Девушка была не в военном мундире – нежное светлое лицо, озаренное улыбкой, и солнце сияло в волосах, и морская пена на обнаженном плече… А вот рядом мужчина обнимает ребенка. У мальчика на руках пушистый зверек, похожий на белку.
– Видишь?
– Вижу. – Голос Май-рина стал глухим от волнения. – Вижу. А знаешь, это самые старые портреты, если судить по датам. Примерно лет двести. Значит, не всегда они были злыми.
– Что же случилось?
Найденное убежище пришлось оставить. Времени было в обрез – переход ждал. А Богуслав уходил через силу – все оглядывался на «портреты» в стекле. Ясные улыбки, совсем не злобные взгляды, и такие человеческие лица! Было дико видеть серокожих захватчиков такими. Словно нарушена основа, какой-то негласный закон, и это выбивало из колеи не хуже черного неба.
Он даже попытался снять со стены «медальон» – тот, с мужчиной и ребенком. И тот, с девушкой… Но потом повесил обратно. Мертвое убежище было как могила, и Богуслав, который когда-то снимал с погибших друзей оружие и аптечки, почувствовал, что не имеет права забирать из этой могилы ее последнее богатство.
Почему они стали такими?
Осторожно лавируя в пыльном воздухе, Май-рин и Богуслав вылетели из провала. Их подхватили в десять рук, быстро просветили скафандры на повреждения. Таковых, конечно, не оказалось – материал скафандра сложно было даже пулей прошибить, но парни сильно напрягались из-за дайи…

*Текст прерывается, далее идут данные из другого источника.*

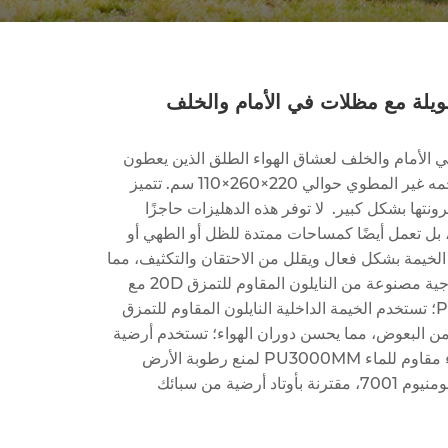
يلة مع مظلات في الأمام والخلف
الأمام والخلف لعشاق الهواء الطلق الذين يعطون
الأولوية للتنقل العالي والوظائف المتعددة. يبلغ حجمه غير المطوي حوالي 220×260×110 سم. تتميز
ونتها بشكل كبير. لا توفر هذه الدهليزات حاجزًا
ل تعمل أيضًا كمساحات ممتدة للظل أو الطهي أو
 الخيمة بشكل فعال ويقلل من الاحتقان والتكثيف، مما
يجعل تجربة التخييم أكثر راحة ومتعة. الخيمة الخارجية مصنوعة من النايلون المقاوم للتمزق 20D مع
طلاء سيليكون وتصنيف مقاوم للماء PU3000MM؛ تستخدم الخيمة الداخلية النايلون المقاوم للتمزق
ة والحماية من البعوض، مما يحسن دوران الهواء؛ تستخدم أرضية
الخيمة أيضًا النايلون المقاوم للتمزق 20D مع طلاء مقاوم للماء PU3000MM لمنع رطوبة الأرض
بشكل فعال. أعمدة الخيمة مصنوعة من سبائك الألومنيوم 7001، مقترنة بأوتاد أرضية من سبائك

Почему же они стали такими?
Вопрос вроде и неважный – ну какая разница, кем были серые убийцы раньше, и какая разница, что с ними стряслось? Мура все это, боец Богуслав, мура и сантименты. Но странное беспокойство, царапнувшее при взгляде на старые портреты, не отпускало. Вилось целой стаей доставучих ядовитых мошек. Пакость. Вроде и мелочь, а проигнорируешь – можешь и концы отдать.
Почему же они стали такими?
– Богуслав, скорее. Кисея рядом! – Макс. Добрая душа. Беспокоится.
– Вот же мерзость, – прошипел один из «мобильных». – Темп, ребята, темп! Магия ее как притягивает.
– Сразу не проест…
– Надейся! Ты дайи не ловил еще? Мне парень из прошлой экспедиции рассказывал. Тоже под кисею попал. И дырки в скафандре небольшие проело, и залепил их почти мигом, а все-таки заразился. Говорит, в жизни не чувствовал себя так плохо. На ребят из группы кинулся, те еле успели увернуться.
До зеленого шара ан-нитского перехода оставалось метров десять, когда неожиданно все сошлось. Багровая кисея над серой пустыней, дикая вспышка злости у несчастного парня из мобильной группы, постепенно звереющие лица на портретах… Дайи. Дайи…
Богуслав резко остановился.
– Не задерживайтесь! Скорее! Скорее. Богуслав-мир-Земля, что случилось?
– Значит, доктор ваш на себе испытывал, – пробормотал парень.
– Что? Ты о чем?
Багровое облако было уже рядом. Для неживого объекта оно двигалось что-то очень уж целеустремленно. И плавно. Так плавно обычно заходит на атаку акула…
– О корректных испытаниях. Для чистоты опыта. – Губы почему-то онемели. Неужели он трусит? Ну уж нет. И, старательно растянув непослушные губы в злой усмешке, он резко бросил руки к плечам – крест-накрест. И прижал те два датчика – у горла. Экстренная разгерметизация.
– Слав, не смей! – хлестнул по ушам отчаянный вскрик. Но шлем уже растаял с коротким шипением, и в лицо ударил горький, непередаваемо горький воздух. Горячий… сухой… горький… В глазах потемнело.